(Record extracts)
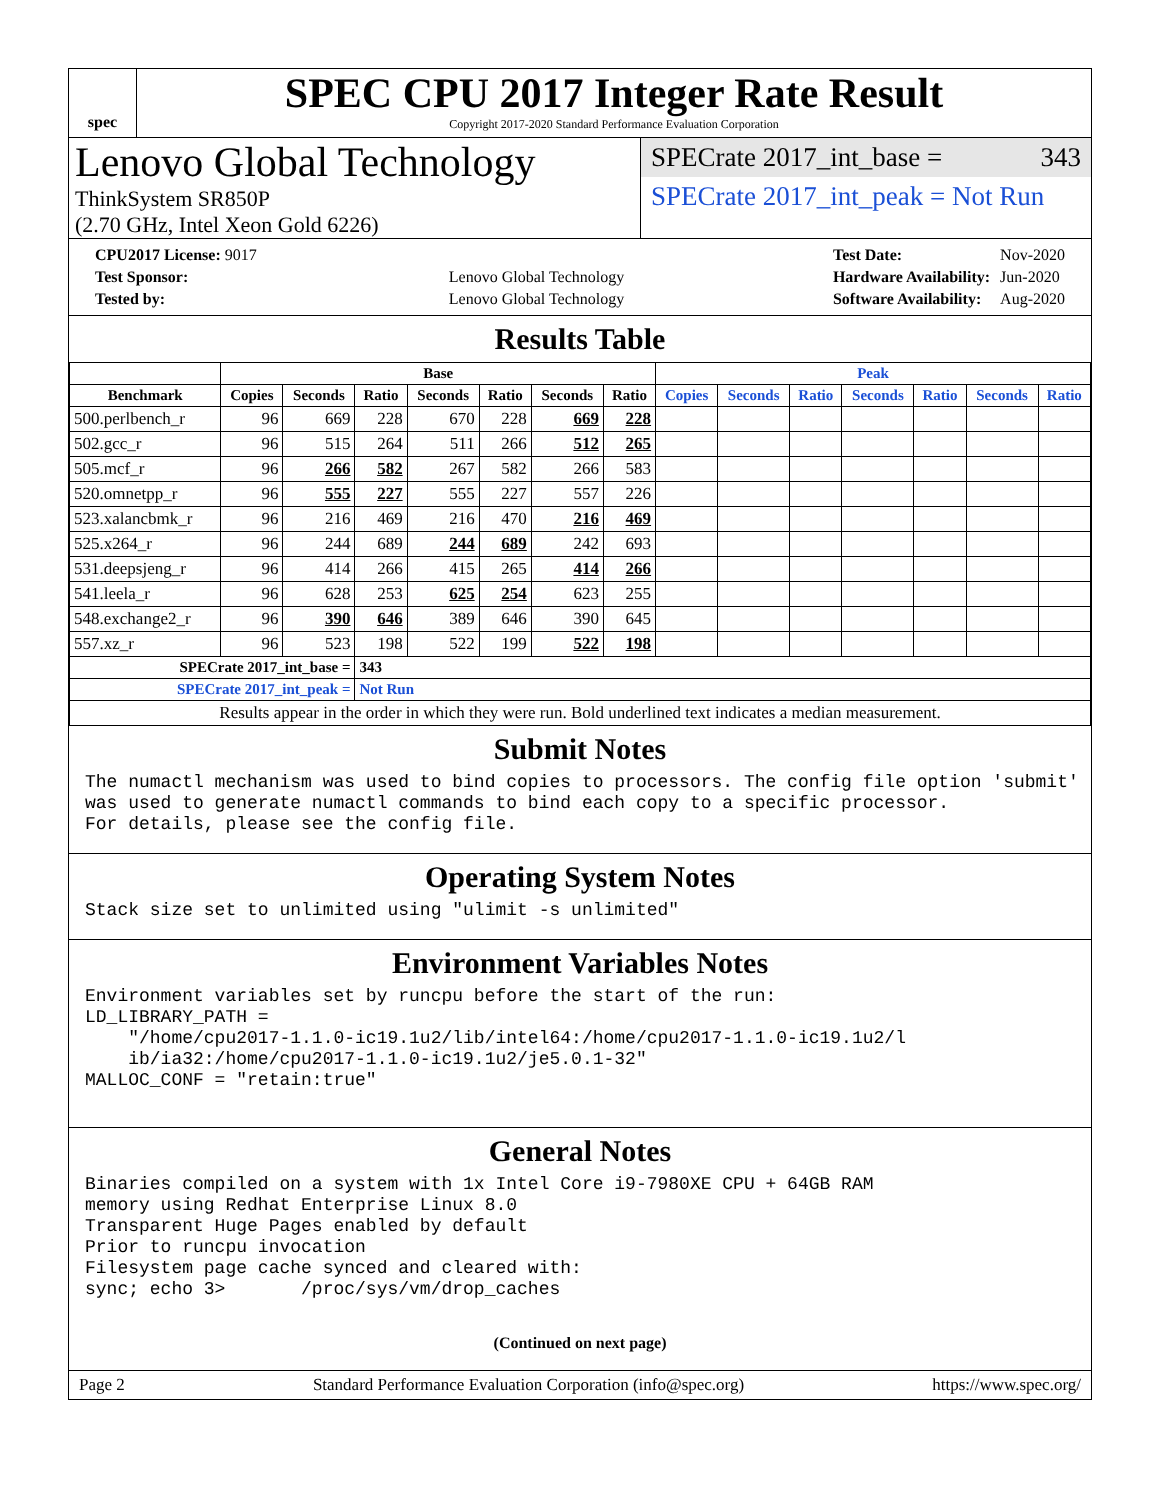spec
SPEC CPU 2017 Integer Rate Result
Copyright 2017-2020 Standard Performance Evaluation Corporation
Lenovo Global Technology
ThinkSystem SR850P
(2.70 GHz, Intel Xeon Gold 6226)
SPECrate 2017_int_base = 343
SPECrate 2017_int_peak = Not Run
| CPU2017 License: 9017 | |
| Test Sponsor: | Lenovo Global Technology |
| Tested by: | Lenovo Global Technology |
| Test Date: | Nov-2020 |
| Hardware Availability: | Jun-2020 |
| Software Availability: | Aug-2020 |
Results Table
| | Base | | | | | | | Peak | | | | | | |
| --- | --- | --- | --- | --- | --- | --- | --- | --- | --- | --- | --- | --- | --- | --- |
| Benchmark | Copies | Seconds | Ratio | Seconds | Ratio | Seconds | Ratio | Copies | Seconds | Ratio | Seconds | Ratio | Seconds | Ratio |
| 500.perlbench_r | 96 | 669 | 228 | 670 | 228 | 669 | 228 | | | | | | | |
| 502.gcc_r | 96 | 515 | 264 | 511 | 266 | 512 | 265 | | | | | | | |
| 505.mcf_r | 96 | 266 | 582 | 267 | 582 | 266 | 583 | | | | | | | |
| 520.omnetpp_r | 96 | 555 | 227 | 555 | 227 | 557 | 226 | | | | | | | |
| 523.xalancbmk_r | 96 | 216 | 469 | 216 | 470 | 216 | 469 | | | | | | | |
| 525.x264_r | 96 | 244 | 689 | 244 | 689 | 242 | 693 | | | | | | | |
| 531.deepsjeng_r | 96 | 414 | 266 | 415 | 265 | 414 | 266 | | | | | | | |
| 541.leela_r | 96 | 628 | 253 | 625 | 254 | 623 | 255 | | | | | | | |
| 548.exchange2_r | 96 | 390 | 646 | 389 | 646 | 390 | 645 | | | | | | | |
| 557.xz_r | 96 | 523 | 198 | 522 | 199 | 522 | 198 | | | | | | | |
| SPECrate 2017_int_base = | | | 343 | | | | | | | | | | | |
| SPECrate 2017_int_peak = | | | Not Run | | | | | | | | | | | |
| Results appear in the order in which they were run. Bold underlined text indicates a median measurement. | | | | | | | | | | | | | | |
Submit Notes
The numactl mechanism was used to bind copies to processors. The config file option 'submit'
was used to generate numactl commands to bind each copy to a specific processor.
For details, please see the config file.
Operating System Notes
Stack size set to unlimited using "ulimit -s unlimited"
Environment Variables Notes
Environment variables set by runcpu before the start of the run:
LD_LIBRARY_PATH =
    "/home/cpu2017-1.1.0-ic19.1u2/lib/intel64:/home/cpu2017-1.1.0-ic19.1u2/l
    ib/ia32:/home/cpu2017-1.1.0-ic19.1u2/je5.0.1-32"
MALLOC_CONF = "retain:true"
General Notes
Binaries compiled on a system with 1x Intel Core i9-7980XE CPU + 64GB RAM
memory using Redhat Enterprise Linux 8.0
Transparent Huge Pages enabled by default
Prior to runcpu invocation
Filesystem page cache synced and cleared with:
sync; echo 3>       /proc/sys/vm/drop_caches
(Continued on next page)
Page 2 Standard Performance Evaluation Corporation (info@spec.org) https://www.spec.org/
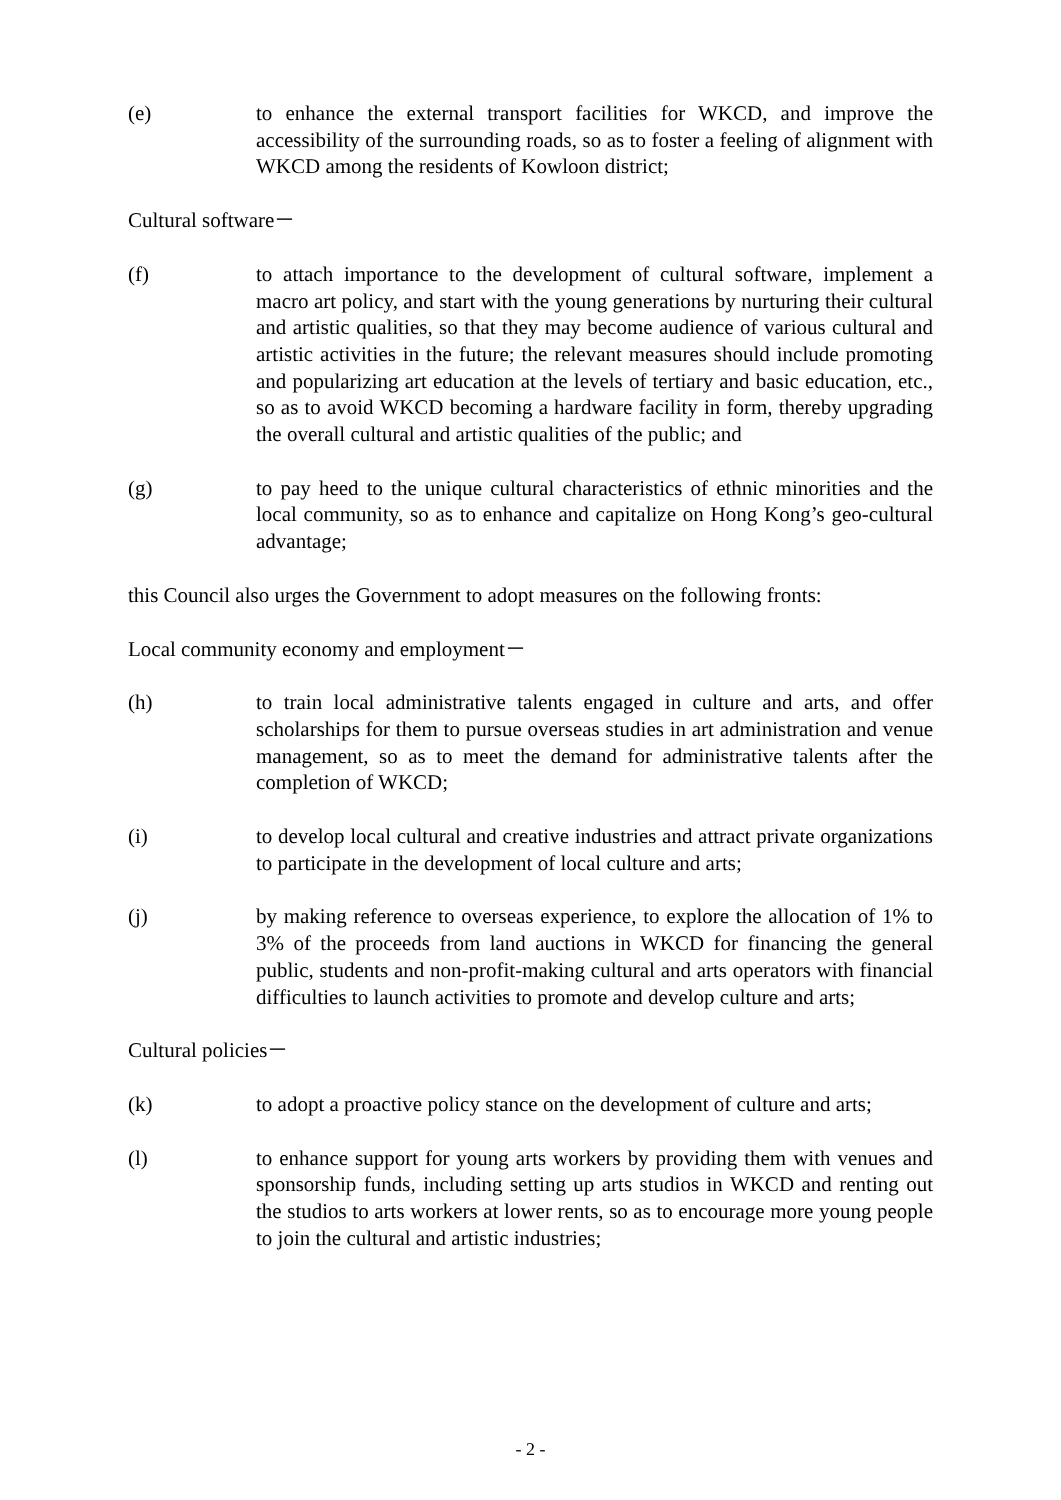(e) to enhance the external transport facilities for WKCD, and improve the accessibility of the surrounding roads, so as to foster a feeling of alignment with WKCD among the residents of Kowloon district;
Cultural software－
(f) to attach importance to the development of cultural software, implement a macro art policy, and start with the young generations by nurturing their cultural and artistic qualities, so that they may become audience of various cultural and artistic activities in the future; the relevant measures should include promoting and popularizing art education at the levels of tertiary and basic education, etc., so as to avoid WKCD becoming a hardware facility in form, thereby upgrading the overall cultural and artistic qualities of the public; and
(g) to pay heed to the unique cultural characteristics of ethnic minorities and the local community, so as to enhance and capitalize on Hong Kong’s geo-cultural advantage;
this Council also urges the Government to adopt measures on the following fronts:
Local community economy and employment－
(h) to train local administrative talents engaged in culture and arts, and offer scholarships for them to pursue overseas studies in art administration and venue management, so as to meet the demand for administrative talents after the completion of WKCD;
(i) to develop local cultural and creative industries and attract private organizations to participate in the development of local culture and arts;
(j) by making reference to overseas experience, to explore the allocation of 1% to 3% of the proceeds from land auctions in WKCD for financing the general public, students and non-profit-making cultural and arts operators with financial difficulties to launch activities to promote and develop culture and arts;
Cultural policies－
(k) to adopt a proactive policy stance on the development of culture and arts;
(l) to enhance support for young arts workers by providing them with venues and sponsorship funds, including setting up arts studios in WKCD and renting out the studios to arts workers at lower rents, so as to encourage more young people to join the cultural and artistic industries;
- 2 -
(End Record extracts)
Work task => Copy out, exactly and alone, the lines of the entries above between the ones holding "Environment variables set" and "Filesystem page cache", inclusive.

Answer to this task =>
Environment variables set by runcpu before the start of the run:
LD_LIBRARY_PATH =
    "/home/cpu2017-1.1.0-ic19.1u2/lib/intel64:/home/cpu2017-1.1.0-ic19.1u2/l
    ib/ia32:/home/cpu2017-1.1.0-ic19.1u2/je5.0.1-32"
MALLOC_CONF = "retain:true"
General Notes
Binaries compiled on a system with 1x Intel Core i9-7980XE CPU + 64GB RAM
memory using Redhat Enterprise Linux 8.0
Transparent Huge Pages enabled by default
Prior to runcpu invocation
Filesystem page cache synced and cleared with:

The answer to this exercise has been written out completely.